Goal 3: Use community-based approaches to develop and maintain common collections of geospatial data for sound decision-making.

The Service supported the development of a Standard Operating Procedure (SOP) in 1997 to allow the creation of a consistent boundary layer for Service lands, nationwide.  In 1998 the Service started funding the actual creation of the data using the SOP.  While this data layer will not be complete for several years, a good quality data layer that shows Service owned lands is an important piece of information for decision-making. 

The FGDC National Vegetation Classification System was  adopted by the Service as a standard in 1998, and a workgroup formed to create tools for Service personnel to use in implementing the standard.  Tools already in use by other agencies have been reviewed, and changes or additions are being made as needed for Service applications.

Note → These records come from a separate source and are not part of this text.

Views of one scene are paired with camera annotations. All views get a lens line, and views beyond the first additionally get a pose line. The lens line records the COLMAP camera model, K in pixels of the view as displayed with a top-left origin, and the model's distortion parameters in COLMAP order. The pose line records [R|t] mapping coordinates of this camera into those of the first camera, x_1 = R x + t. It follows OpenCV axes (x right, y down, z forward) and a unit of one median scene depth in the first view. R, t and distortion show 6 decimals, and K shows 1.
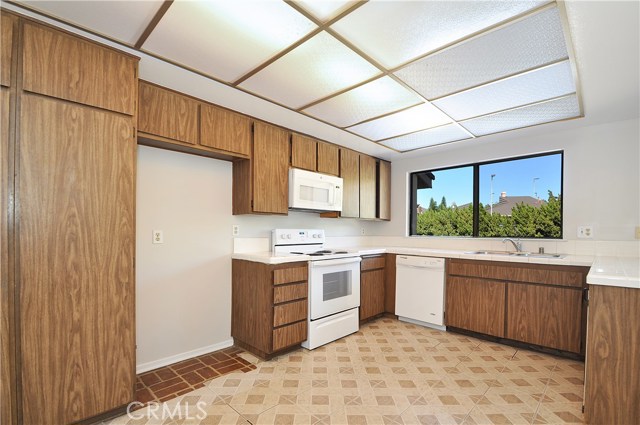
lens RADIAL K [[300.4, 0, 320.9], [0, 300.4, 225.9], [0, 0, 1]] dist [0.000944, -0.014215]
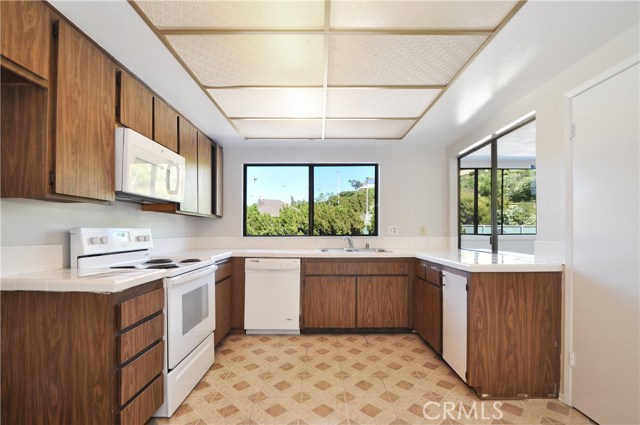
lens RADIAL K [[300.4, 0, 320.9], [0, 300.4, 225.9], [0, 0, 1]] dist [0.000944, -0.014215]
pose [[0.713947, 0.004307, 0.700187, -0.225726], [-0.007280, 0.999973, 0.001272, 0.002768], [-0.700162, -0.006005, 0.713959, 0.289600]]
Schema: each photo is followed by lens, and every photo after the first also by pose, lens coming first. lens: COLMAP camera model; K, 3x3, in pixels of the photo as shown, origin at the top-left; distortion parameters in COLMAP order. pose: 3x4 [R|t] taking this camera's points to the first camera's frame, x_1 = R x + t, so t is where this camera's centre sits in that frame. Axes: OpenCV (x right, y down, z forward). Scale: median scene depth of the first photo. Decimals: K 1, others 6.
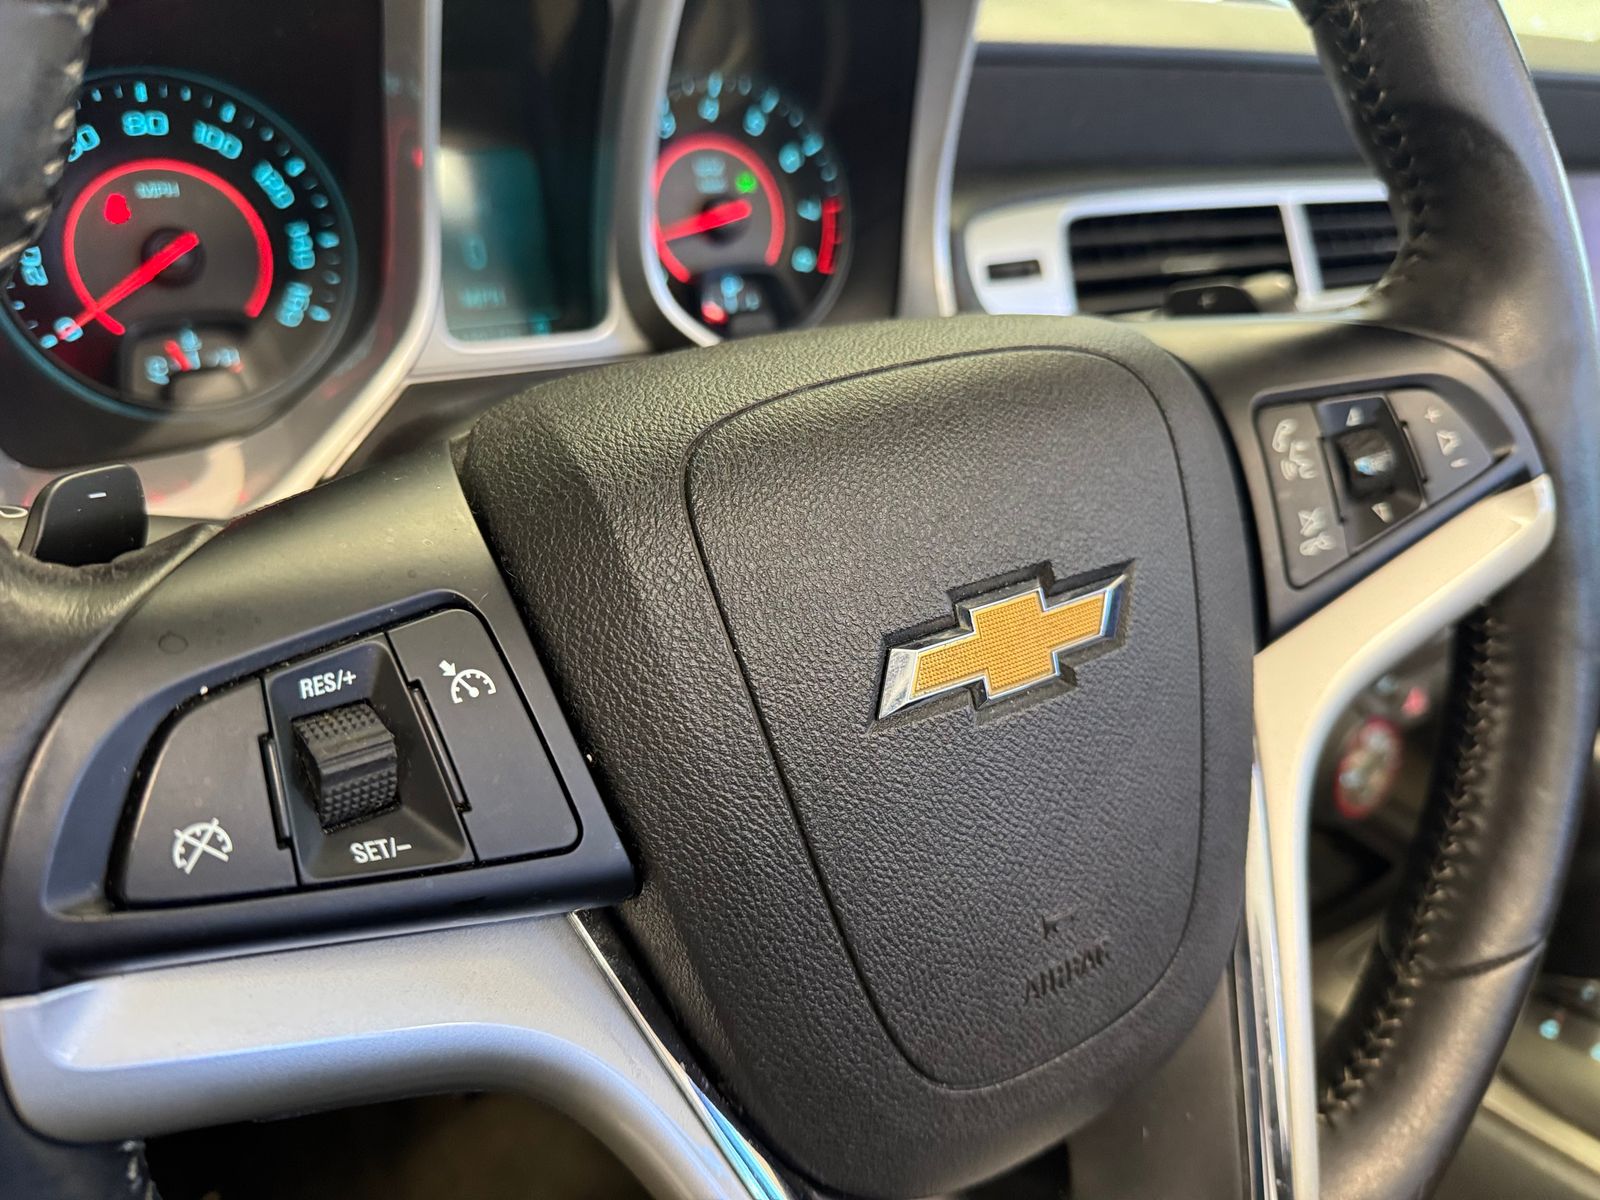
lens RADIAL K [[1205.8, 0, 800.0], [0, 1205.8, 600.0], [0, 0, 1]] dist [0.003744, 0.002654]
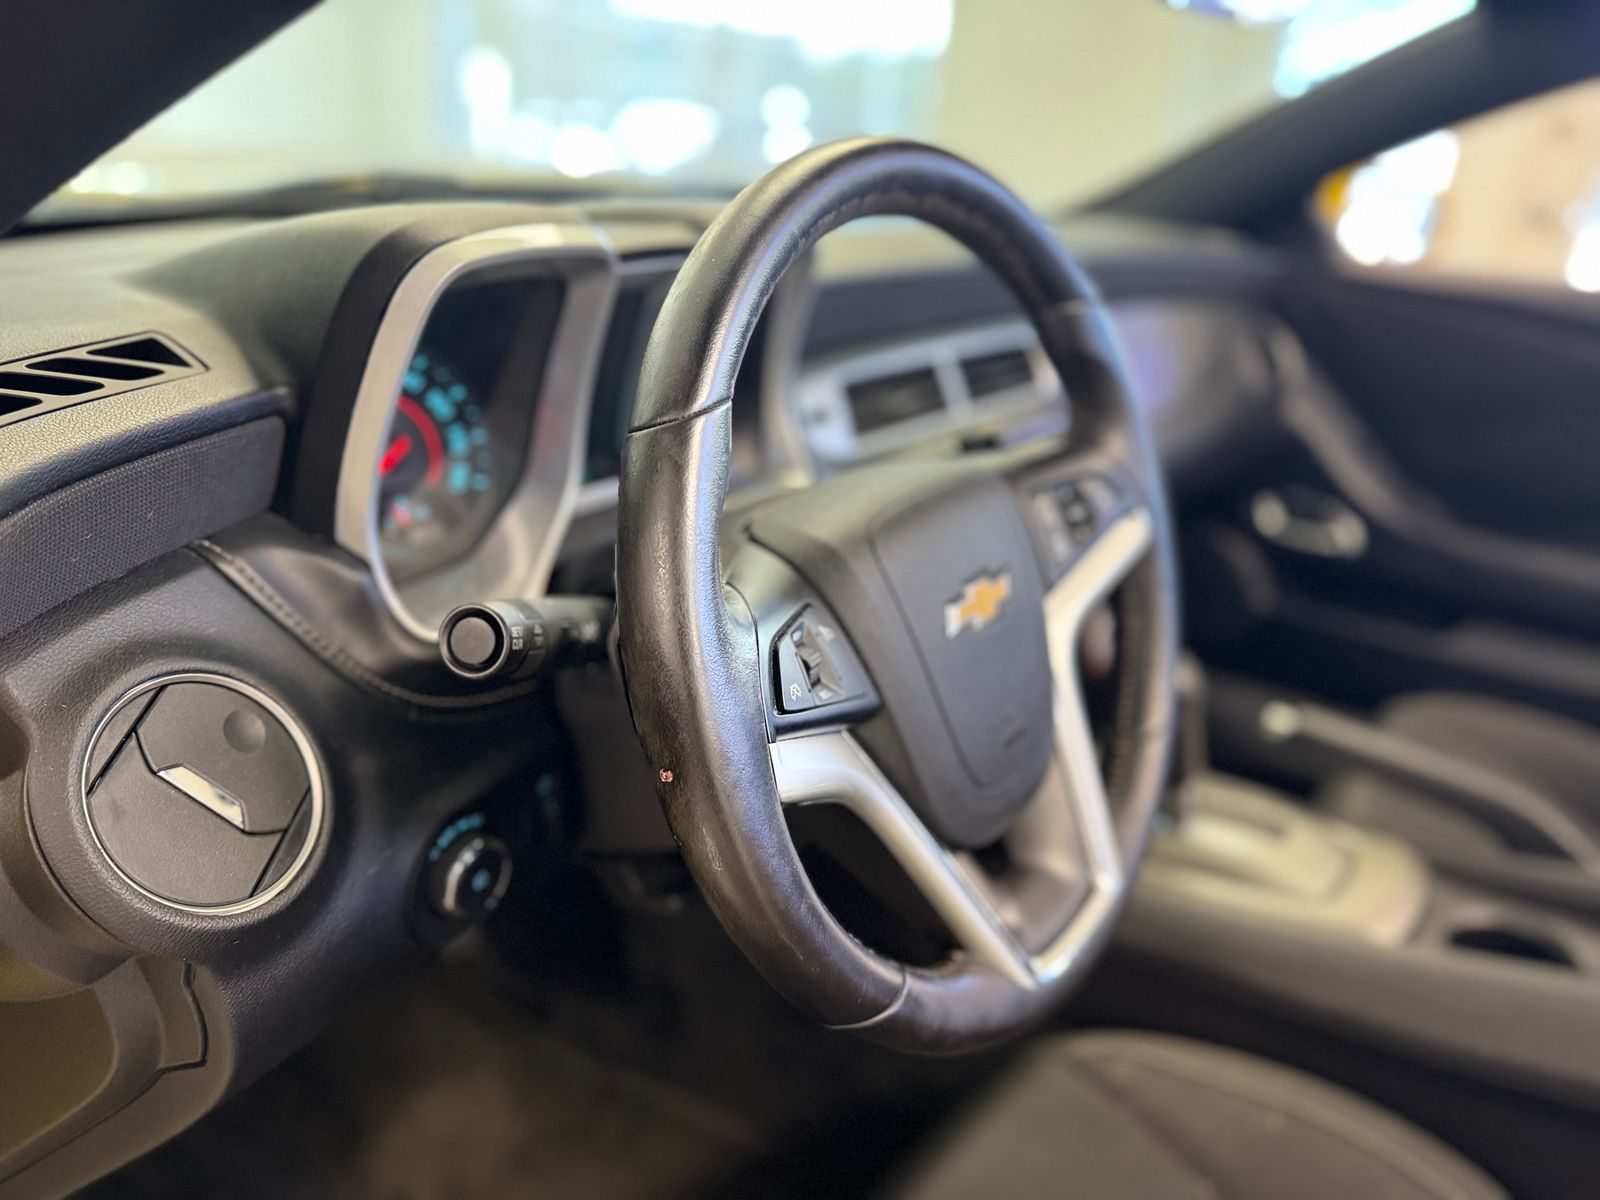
lens RADIAL K [[1205.8, 0, 800.0], [0, 1205.8, 600.0], [0, 0, 1]] dist [0.003744, 0.002654]
pose [[0.926596, -0.120867, 0.356104, -0.627924], [0.141468, 0.989416, -0.032281, 0.038272], [-0.348434, 0.080289, 0.933888, -0.691402]]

As part of the Service Information Technology Architecture (SITA) the Service is also stressing the development of standards for non-spatial data sets.  The goal of SITA, to be able to access most Service-owned data through a simple browser interface, demands that data elements as well as data layers be standardized and documented or querying across databases will not be possible.  This has the added benefit of making data more easily accessible to Service employees and the public.

Goal 4: Build relationships among organizations to support the continuing development of the NSDI.

Coordination with partners is an on-going effort within the Service.   Positions are cost-shared between federal agencies and Service employees are active participants on local and national geographic coordinating committees.  All offices are being encouraged to share data, and a national infrastructure is being put in place to facilitate this data sharing at little or no cost to local offices.